▸ **TEKSTFRAGMENT**

Het dansen van de Kadril

Kadrils zijn eenvoudige vierkantdansen die in groep gedanst worden. Ze kenmerken zich door herhalingen van dezelfde figuren. Een klassiek patroon bestaat uit twee rijen dansers die, tegenover elkaar opgesteld, passen en figuren uitvoeren. Deze passen en figuren worden vervolgens herhaald door de dansers van de twee andere rijen. In die zin is de kadril een didactische dansvorm, waarbij het dansen op een speelse manier aangeleerd wordt door voordansen en herhalen. Danspassen blijven doorgaans eenvoudig, met gaanpas, galop, boerenwals en polka als voorbeelden. Van plaats wisselen in de rijen en ketting zijn kenmerkende figuren. Eenvoud in passen en figuren, evenals tal van herhalingen maken van kadrils relatief toegankelijke dansen voor een ruime gemeenschap. 

Tegenwoordig nemen volkskunstgroepen kadrils op in hun dansprogramma’s, gebruiken ze bepaalde passages in danssuites of creëren ze hun eigen kadril. Populaire kadrils zie je ook terug bij volksdansbals.

Ontstaan
De quadrille of kadril zou in Parijs rond 1800 ontstaan zijn, met wortels in de contradans-tradities (dans, uitgevoerd door tegenover elkaar geplaatste dansers) uit de 18de eeuw. Vermoedelijk heeft de verspreiding van de Franse cultuur onder Napoleon deze dansvorm naar Vlaanderen gebracht (1). Aanvankelijk veroverde de kadril West-Europa, om zich vervolgens wereldwijd te verspreiden, denk maar aan de squaredance in de Noord-Amerikaanse danstraditie. Heel wat dorpen in de Kempen en Brabant ontwikkelden een eigen kadril. Het dansen van kadrils behoorde tot de danstraditie van heel wat schuttersgilden. De kadril werd gaandeweg het cultureel visitekaartje van een dorpsgemeenschap (2).

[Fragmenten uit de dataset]
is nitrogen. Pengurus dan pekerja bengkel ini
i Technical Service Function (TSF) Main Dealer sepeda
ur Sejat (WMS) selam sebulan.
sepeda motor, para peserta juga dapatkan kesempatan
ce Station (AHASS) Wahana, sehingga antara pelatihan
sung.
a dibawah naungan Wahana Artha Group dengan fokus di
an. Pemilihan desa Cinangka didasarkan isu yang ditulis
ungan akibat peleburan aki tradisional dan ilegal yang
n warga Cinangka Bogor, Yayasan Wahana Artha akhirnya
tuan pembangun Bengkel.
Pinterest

* * *

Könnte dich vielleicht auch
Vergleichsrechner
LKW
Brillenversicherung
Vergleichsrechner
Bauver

▸ **OPDRACHT**
Kun je de tekst over de kadril verder afmaken, te beginnen na de laatste zin? De gegevens staan los van de tekst over de kadril.

▸ **ANTWOORD**
De muziek van kadrils werd vroeger geregeld uitgevoerd door een fanfare of harmonie. Op die manier werden heel wat uitvoerders betrokken als danser en als muzikant. ‘Wij zijn de mannekens van plezier, Zichem dat is boven’ uit de Kadril van Zichem geldt als een mooi voorbeeld. 

Nog andere kadrils kenmerken zich door gezongen passages, bijvoorbeeld de Kadril van Achtel, Kampenhout, Putte en Schaffen. De muziek van kadrils is zeer geschikt voor het maken van bewerkingen en composities die aangenaam klinken en een breed publiek kunnen aanspreken.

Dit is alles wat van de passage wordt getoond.